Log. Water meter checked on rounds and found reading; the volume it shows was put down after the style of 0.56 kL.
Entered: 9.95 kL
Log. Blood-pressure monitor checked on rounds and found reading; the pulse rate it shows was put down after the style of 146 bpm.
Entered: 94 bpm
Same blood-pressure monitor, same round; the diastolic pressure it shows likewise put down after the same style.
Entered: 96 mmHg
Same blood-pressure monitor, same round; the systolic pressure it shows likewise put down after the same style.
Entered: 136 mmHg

══════════

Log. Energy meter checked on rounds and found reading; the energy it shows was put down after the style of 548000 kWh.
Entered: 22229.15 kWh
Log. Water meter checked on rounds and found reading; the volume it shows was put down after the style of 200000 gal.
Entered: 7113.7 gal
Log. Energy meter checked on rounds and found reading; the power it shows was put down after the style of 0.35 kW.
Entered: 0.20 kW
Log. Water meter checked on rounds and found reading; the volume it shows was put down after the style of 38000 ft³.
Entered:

══════════

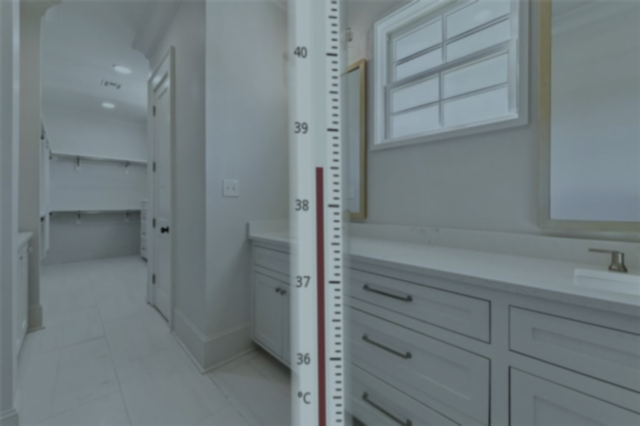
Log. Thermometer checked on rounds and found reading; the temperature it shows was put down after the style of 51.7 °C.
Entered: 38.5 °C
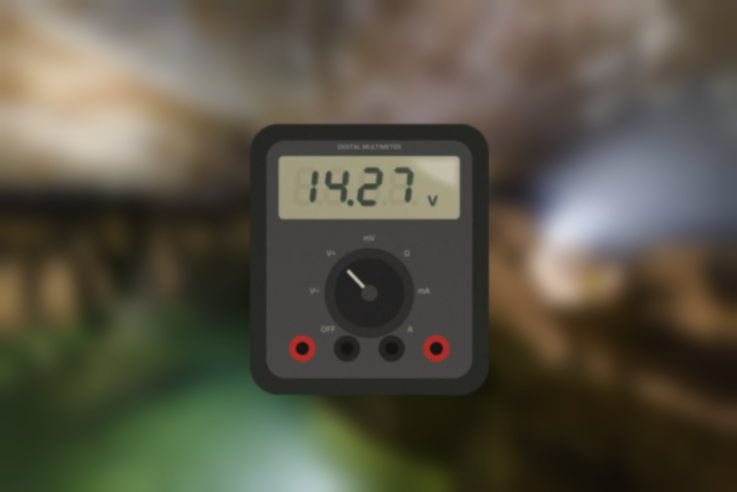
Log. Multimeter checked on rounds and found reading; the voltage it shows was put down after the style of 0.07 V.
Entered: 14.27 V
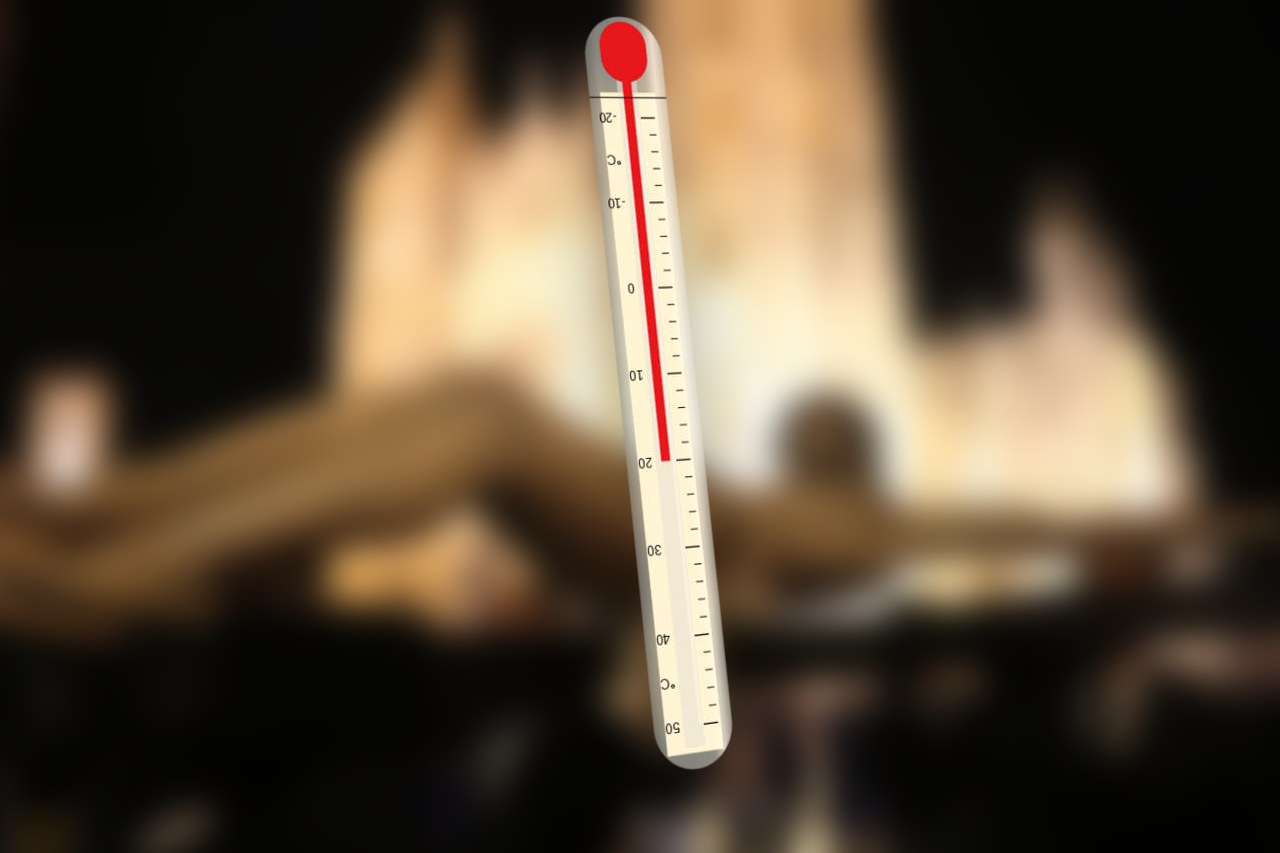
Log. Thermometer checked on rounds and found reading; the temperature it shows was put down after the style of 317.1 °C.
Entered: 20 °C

══════════

▶ What this task involves:
Please format the lines above as a numbered list, from the line with "Log. Energy meter checked on rounds and found reading; the power" up to and including the line with "Entered: 0.20 kW", leaving out any blank lines.

▶ Solution for this task:
1. Log. Energy meter checked on rounds and found reading; the power it shows was put down after the style of 0.35 kW.
2. Entered: 0.20 kW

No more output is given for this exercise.